BEGIN Text segment

The Society for Psychical Research contains many cases which have thus far baffled explanation. The instance of clairvoyance on the part of the son of Dr. Lee, the late Bishop of Iowa, is authenticated beyond question. A tender and sympathetic affection existed between the father and son; the latter was greatly distressed one night by a vivid dream of seeing his father fall down stairs. He sprang to catch the Bishop and in doing so awoke both himself and his wife, to whom he related his dream. He looked at the time; it was two fifteen a. m. Unable to sleep, he rose early and tele-graphed his father to know if all were well. The letter in reply informed him that on the night of and almost within the minute of his dream, the Bishop had fallen down a flight of steps and was seriously injured.

An independent confirmation of this incident was sent to Dr. Hodgson by the Bishop of Iowa. (Records of the S. P. R., Vol. VII, p. 38.)

A volume published in 1879 under the title of "X Y Z, or the Sleeping Preacher of North Alabama," gives a well authenticated account of the clairvoyant faculty in a highly respected Presbyterian minister, the Reverend Sanders. Professor James, Dr. Hodgson, Chief Justice Brickell and Dr. Thach, who attended the Reverend gentleman when he became entranced, unite in corroborating the incidents set forth in this volume.

In the trance condition Dr. Sanders would ignore his own named and designate himself X Y Z. His sleep would last from fifteen minutes to as many days, during which time he could direct his consciousness to events transpiring at any distant spot to which his attention was called.

Sixty-nine witnesses, all of unimpeachable character and many of them persons of education, testify to having seen the Reverend Sanders in these conditions of trance and to having heard him describe incidents that he could not have known in a waking state. One of these is given herewith.

"I hereby certify that one day about the middle of the month of February, 1866, while Brother Sanders was confined to his bed from a dislocated thigh, I was at his house, and he was lying in his bed in one of his so-called 'sleeps.' He attracted my attention by a hearty laugh. I asked him the cause of his amusement. He replied: 'I was laughing at De Witt.' I asked what De Witt was doing. He said: 'He was having a hard scuffle to keep from falling off the fence, for the top rail was turning with him and he was trying to keep from falling over it.' Nothing more was said until De Witt arrived, which was in ten or fifteen minutes.

END Text segment

Instructions for the task —
In the text on clairvoyance, why did the Bishop's son wake up himself and his wife during the night? Answer in one to three sentences.

BEGIN Provided data

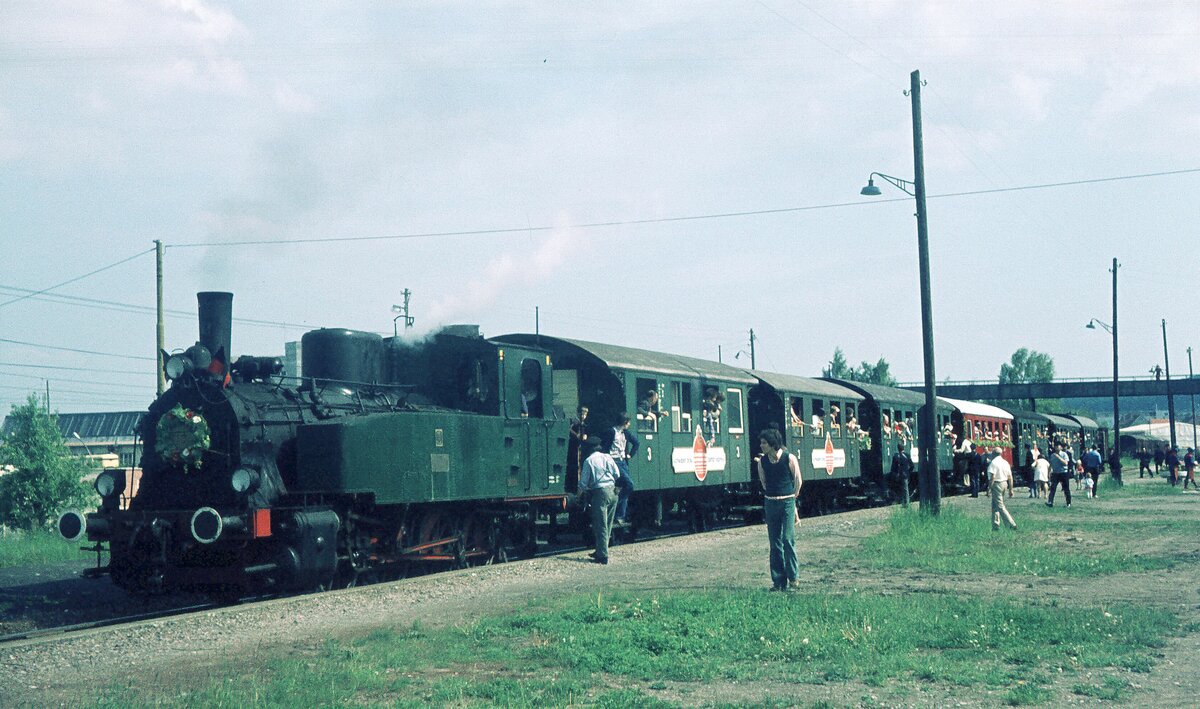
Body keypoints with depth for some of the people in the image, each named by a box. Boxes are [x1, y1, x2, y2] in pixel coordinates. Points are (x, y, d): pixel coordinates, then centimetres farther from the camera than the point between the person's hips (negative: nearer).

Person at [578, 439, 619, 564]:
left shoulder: (588, 461, -5)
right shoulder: (607, 457, 8)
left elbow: (583, 482, -3)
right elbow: (617, 474, 8)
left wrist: (581, 492, 17)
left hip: (599, 493, -5)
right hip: (613, 492, 5)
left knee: (601, 526, -3)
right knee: (608, 526, 14)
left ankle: (603, 556, -6)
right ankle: (600, 551, 24)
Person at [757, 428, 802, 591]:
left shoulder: (789, 459, -9)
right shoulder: (762, 461, 2)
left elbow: (798, 481, 3)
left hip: (787, 502, -4)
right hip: (770, 503, 4)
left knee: (788, 540, -10)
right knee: (774, 543, 5)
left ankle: (792, 577, 1)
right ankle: (778, 580, 9)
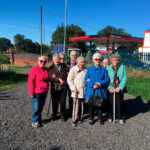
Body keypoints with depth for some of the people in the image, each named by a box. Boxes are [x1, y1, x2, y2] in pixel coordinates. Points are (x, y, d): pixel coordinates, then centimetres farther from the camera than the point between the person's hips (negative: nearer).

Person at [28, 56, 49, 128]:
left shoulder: (46, 69, 7)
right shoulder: (34, 69, -15)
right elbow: (30, 81, -16)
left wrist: (47, 89, 15)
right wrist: (32, 93, -17)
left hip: (44, 92, 6)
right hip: (36, 93, -6)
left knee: (41, 107, 16)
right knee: (36, 107, 2)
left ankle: (39, 119, 31)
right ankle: (35, 121, 16)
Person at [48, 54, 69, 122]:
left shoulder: (64, 67, 7)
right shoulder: (51, 68, 3)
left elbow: (68, 75, 2)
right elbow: (50, 77, -9)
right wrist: (59, 79, -16)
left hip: (63, 87, 1)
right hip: (54, 88, 0)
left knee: (62, 102, 5)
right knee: (54, 102, 9)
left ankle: (62, 115, 20)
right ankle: (54, 115, 25)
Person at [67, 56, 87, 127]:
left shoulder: (86, 70, 7)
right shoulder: (73, 69, -5)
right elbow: (69, 79, -5)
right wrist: (73, 88, -11)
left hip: (84, 91, 4)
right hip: (76, 91, -4)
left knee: (82, 105, 12)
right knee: (76, 105, -5)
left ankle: (81, 117, 28)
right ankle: (74, 120, 5)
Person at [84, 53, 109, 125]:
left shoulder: (103, 69, 6)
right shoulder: (89, 69, 5)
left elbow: (107, 79, 1)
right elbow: (86, 79, -2)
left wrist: (100, 83, -16)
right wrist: (92, 85, -17)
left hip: (100, 91, 0)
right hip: (91, 91, 0)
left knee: (100, 105, 7)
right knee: (91, 105, 7)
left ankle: (100, 119, 26)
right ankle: (91, 119, 24)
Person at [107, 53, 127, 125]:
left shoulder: (122, 67, -1)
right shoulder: (108, 68, 0)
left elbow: (124, 78, -4)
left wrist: (119, 87, -12)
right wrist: (109, 87, -12)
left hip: (119, 89, 0)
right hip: (111, 89, 0)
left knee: (120, 103, 7)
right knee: (111, 103, 8)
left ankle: (120, 117, 25)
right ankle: (110, 117, 26)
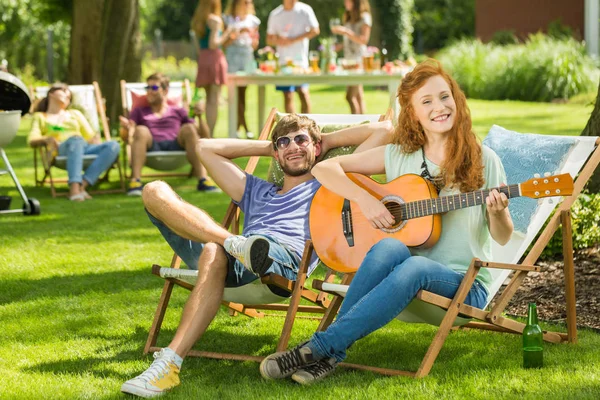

END Provided data

Response area —
He had a vivid dream of seeing his father fall down stairs and sprang to catch him. That movement woke both him and his wife.